Berry Family

  Trade Cards and Bills.

    Notes on the Berry Family

Thomas Berry was a patten-maker.

Interesting history about the pattenmakers, as one of the London trade guilds, is given at the website of The Worshipful Company of Pattenmakers .

Baptisms, marriages and burials were found in:
London parish registers, London Metropolitan Archives, Ancestry online.

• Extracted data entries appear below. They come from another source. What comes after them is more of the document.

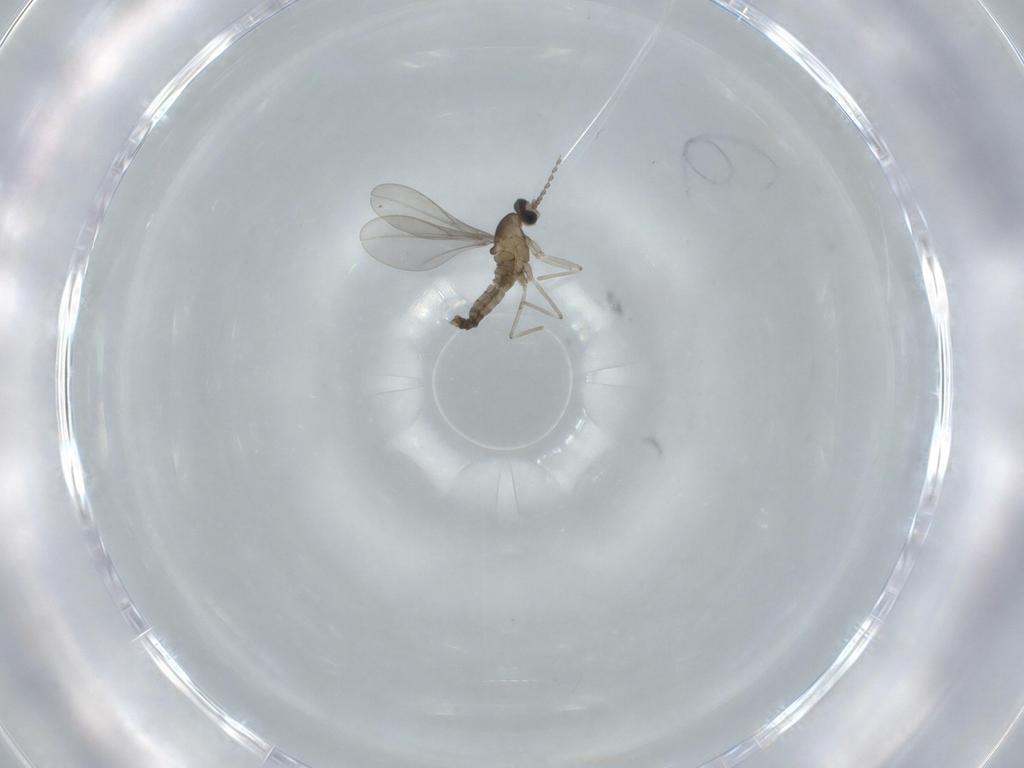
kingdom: Animalia
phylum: Arthropoda
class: Insecta
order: Diptera
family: Cecidomyiidae
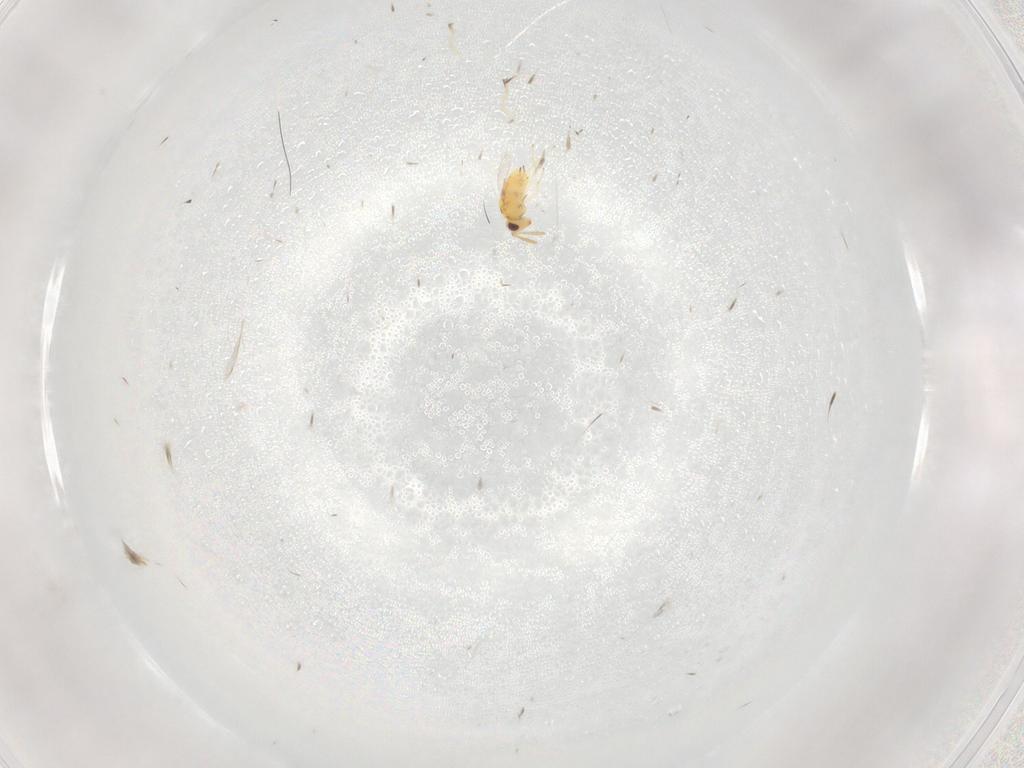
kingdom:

  ❖   St Bride’s Church, Fleet Street, London
  Marriages
23 Nov 1704 ‘Thomas Berry, of the parish of St Dunstans in the West, bachelor, and
Mary Osborne, of the parish of St Bridgett alias Brides, London, spinster.
. . . . Bishops Licence. He is a patten maker by St Dunstans Church’.
  Baptisms
1 Dec 1706 Robert Berry, son of Thomas and Mary his wife, a patten maker.
[buried St Dunstan-in-the-West, 20 Apr 1707]
  ❖   St Dunstan-in-the-West, Fleet Street, London
  Baptisms
31 Dec 1707 Robert Berrey, son of Thomas & Mary of Hen and Chicken Court.
[buried 14 Apr 1708]
1 Oct 1710 Mary, daughter of Thomas Berry, pattenmaker, and Mary his wife,
Hen and Chicken Court.
[buried 5 Feb 1710/11]
11 Sep 1711 Mary, daughter of Thomas Berry, pattenmaker, and Mary his wife,
was born 30 Aug 1711, Fleet Street.
30 Jan 1712/3 Elizabeth, daughter of Thomas and Mary Berry, Fleet Street.
[buried 12 Oct 1713]
11 Apr 1714 Thomas Eustate Hardwick, son of Thomas and Mary Berry, Fleet Street.
18 Sep 1715 John, son of Thomas and Mary Berry, Fleet Street.
14 Jul 1717 Martha, daughter of Thomas and Mary Berry,
Hen and Chicken Court in Fleet Street.
  Burials
20 Apr 1707 Robert Berry, a child, out of Fleet Street, Lower Ground.
14 Apr 1708 Robert Berrey, Hen & Chicken Court, Lower Ground.
16 Jan 1709/10   Martha Berry, a patten-maker's child, was buried
from Hen & Chicken Court in Fleet Street Church Yard.
[baptism record not found]
5 Feb 1710/11 Mary Berry, a patten-maker's child, was buried
from Hen & Chicken Court in Fleet Street Church Yard.
12 Oct 1713 Elizabeth Berry, a child from Fleet Street in Fleet Street Church Yard.

Note: The entries in the parish register of St Dunstan-in-the-West indicate that many infants, such as the Berry children, were baptised at their family home. For example, on the page of baptisms for January 1712/3 some entries state: ‘baptized this day at the font’ or ‘baptized this day in the vestry’. Many other entries record the baptism at the family address such as Bell Yard, Mitre Court, White Alley, Chancery Lane, etc.